Reading passage:
--------------------
Having been active in Australian policy debate for around fifteen years, its sobering to realise that I can only identify one issue where I’m confident I’ve had a significant impact on the ultimate outcome. That topic was the subject of my first column in the Financial Review, called Fightback without the Food Tax (for those who weren’t around at the time, Fightback! was John Hewson’s manifesto for the 1993 election, centred on a GST). Not only did Hewson eventually incorporate an exemption for food in his GST proposal (too late to turn around the perception that he was a dogmatic ideologue) but the Democrats accepted the view and imposed it on Howard. This was something of a Pyhrric victory as far as I was concerned, though. While I thought, and still think, a GST with an exemption for food made good public policy, the New Tax System package as a whole was not a good deal and should have been rejected.

At a much more marginal level, I think one of my columns might have had an impact on the campaign this weekend. In this piece in mid-September, I argued that the Howard government had plenty to gain, and nothing to lose, from ratifying Kyoto. Now it turns out that, at about the same time, Malcolm Turnbull was making the same case in Cabinet, unsuccessfully of course. The leak of this revelation has given Howard another day or two of bad headlines. Of course, the argument is obvious, and Turnbull is quite sharp enough to work it out for himself. Still, it does make the effort of turning out a column every fortnight seem a little bit more worthwhile.

Leaning on the bank

Today’s Fin reports that Howard, Costello and Vaile are all leaning on the Reserve Bank not to raise interest rates at its Tuesday meeting. Howard and Costello are arguing that the Bank is obliged to focus on headline rather than underlying CPI movements, while Vaile is claiming that there is a convention of not increasing rates during a campaign. Costello’s warning of an economic tsunami heading for our shores can be seen as more of the same.
--------------------
Raw records:

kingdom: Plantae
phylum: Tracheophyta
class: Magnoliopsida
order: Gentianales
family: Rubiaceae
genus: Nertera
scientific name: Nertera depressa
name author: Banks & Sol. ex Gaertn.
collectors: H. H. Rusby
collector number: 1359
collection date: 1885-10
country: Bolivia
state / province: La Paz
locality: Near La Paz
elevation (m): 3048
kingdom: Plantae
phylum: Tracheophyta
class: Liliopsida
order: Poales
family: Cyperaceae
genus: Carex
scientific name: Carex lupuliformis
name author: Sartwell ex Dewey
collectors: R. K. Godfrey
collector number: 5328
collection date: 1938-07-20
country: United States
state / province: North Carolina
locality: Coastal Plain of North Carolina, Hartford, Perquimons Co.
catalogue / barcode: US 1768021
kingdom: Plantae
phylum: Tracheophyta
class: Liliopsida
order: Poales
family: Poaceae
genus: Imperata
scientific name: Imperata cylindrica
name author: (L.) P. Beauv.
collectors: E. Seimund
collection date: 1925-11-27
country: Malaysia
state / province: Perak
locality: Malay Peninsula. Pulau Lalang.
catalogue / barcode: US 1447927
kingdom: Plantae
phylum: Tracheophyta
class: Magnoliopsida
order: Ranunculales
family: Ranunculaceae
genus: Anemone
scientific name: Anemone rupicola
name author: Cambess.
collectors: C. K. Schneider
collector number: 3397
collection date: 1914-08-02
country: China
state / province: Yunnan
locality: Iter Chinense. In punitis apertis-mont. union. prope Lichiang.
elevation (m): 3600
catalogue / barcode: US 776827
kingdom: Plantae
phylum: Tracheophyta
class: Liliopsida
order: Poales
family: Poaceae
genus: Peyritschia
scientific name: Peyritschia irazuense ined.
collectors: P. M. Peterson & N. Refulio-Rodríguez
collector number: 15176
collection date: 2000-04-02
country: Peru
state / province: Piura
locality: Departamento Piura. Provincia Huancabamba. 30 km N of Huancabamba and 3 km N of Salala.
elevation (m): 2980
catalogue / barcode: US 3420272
--------------------
Instructions for the task: Reproduce the passage from the blog post on Australian policy debate above word for word, starting at "Leaning on the bank" and ending at "of the same.".

Correct result:
Leaning on the bank

Today’s Fin reports that Howard, Costello and Vaile are all leaning on the Reserve Bank not to raise interest rates at its Tuesday meeting. Howard and Costello are arguing that the Bank is obliged to focus on headline rather than underlying CPI movements, while Vaile is claiming that there is a convention of not increasing rates during a campaign. Costello’s warning of an economic tsunami heading for our shores can be seen as more of the same.